- In 2003, under pressure from the greens, the PC maker held a five-city recycling tour, asking people to bring in their old computers. That they did - on a spring Saturday in Denver, so many people (about 2,000) brought so many old computers (about 200 tons in all) to the parking lot of Mile High Stadium that Dell (Charts) employees worked overtime to load them onto trucks. "We had people there all night," says one. The company immediately added 10 more dates to its recycling tour.
"If we sell 40 million computers a year, and the industry is going to sell 200 million computers a year, at some point they are going to come out of circulation," he says. "Where do they all go? I want to be in a position where we are doing the right thing." (Michael Dell on Recycling computers)
- Chairs a sustainability group inside the Dell company that meets every six weeks or so, frequently prodding his people to do more.
- Dell is redesigning its computers so that they use less energy; its website includes energy calculators so buyers will know how much electricity some of its products will use. The firm is aggressively cutting energy use (and greenhouse gas emissions) in its own operations.

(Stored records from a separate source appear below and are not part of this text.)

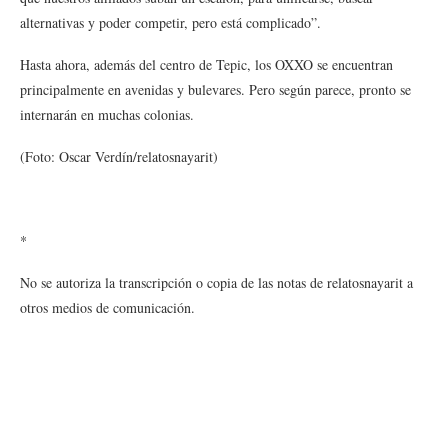
alternativas y poder competir, pero está complicado”.
Hasta ahora, además del centro de Tepic, los OXXO se encuentran
principalmente en avenidas y bulevares. Pero según parece, pronto se
internarán en muchas colonias.
(Foto: Oscar Verdín/relatosnayarit)
*
No se autoriza la transcripción o copia de las notas de relatosnayarit a
otros medios de comunicación.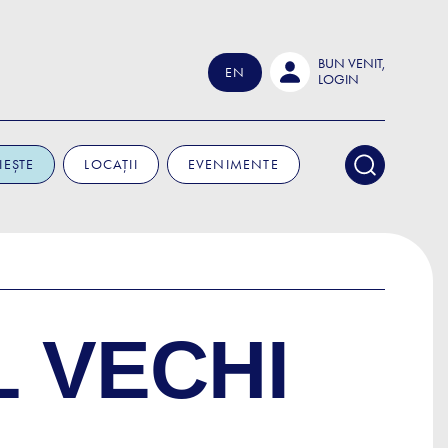
BUN VENIT,
EN
LOGIN
IEȘTE
LOCAȚII
EVENIMENTE
L VECHI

Its marketing publications now use an average of 50 percent recycled content paper, winning praise from the tough-minded activist group Forest Ethics.
- Dell announced a program called "Plant a Tree for Me" that invites its customers to offset the greenhouse gas emissions caused by the electricity used by their computers; they can add $2 to the price of a laptop or $6 to a desktop, which Dell then sends to conservation groups that offset carbon emissions by planting trees.